4 Reasons Your ED Drug Isn’t Working
You dialed that mysterious late-night phone number. You had the awkward talk with your doctor. Or maybe you just slipped Bobby at the gym a handful of twenty dollar bills and found a baggie in your locker after your workout. Whatever path you took to fighting erectile dysfunction, we salute you, brave sir.
But we’re also pretty sure you’re doing it wrong, because your Union Jack still isn’t up to the task of saluting the Queen, is it? Check out these 4 reasons why your ED drug isn’t working, and get back in the game.
1. You Rubbed It Into Your Scalp
We don’t care how many banner ads you’ve been both consciously and subconsciously subjected to over your years on the Internet: rubbing Viagra on your forehead isn’t going to bring your hairline back, nor is it going to snap your little soldier to attention. Not unless you crush it up into a fine powder and then mix it with a paste made of walrus tusk and cobra venom first, you idiot. Do you even Google?

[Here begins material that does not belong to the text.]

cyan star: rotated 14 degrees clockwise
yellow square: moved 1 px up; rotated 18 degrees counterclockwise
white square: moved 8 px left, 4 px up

2. It’s Actually Some Form Of MDMA
You can’t get it up, nor can you stop touching the fur lining of your girlfriend’s winter boots against your face. How old was that guy Bobby you bought this from again? Did you tell him you wanted to ‘roll’ or ‘ball?’ It’s a little late now, cowboy.
3. Wait, No, It’s A Flintstones Vitamin
Probably Barney, but maybe Fred. No Wilma for you tonight, but at least you got some iron.
4. You’re At A Parent-Teacher Meeting
You couldn’t remember whether your doctor said to take it 30 minutes, or 36 hours before sex. Now you’re back in a high school classroom, trying desperately to think unsexy thoughts while your son’s Art teacher drones on and on about the violent imagery in his pottery. Oh man, pottery. That scene from Ghost. Patrick Swayze. Is it getting hot in here or what?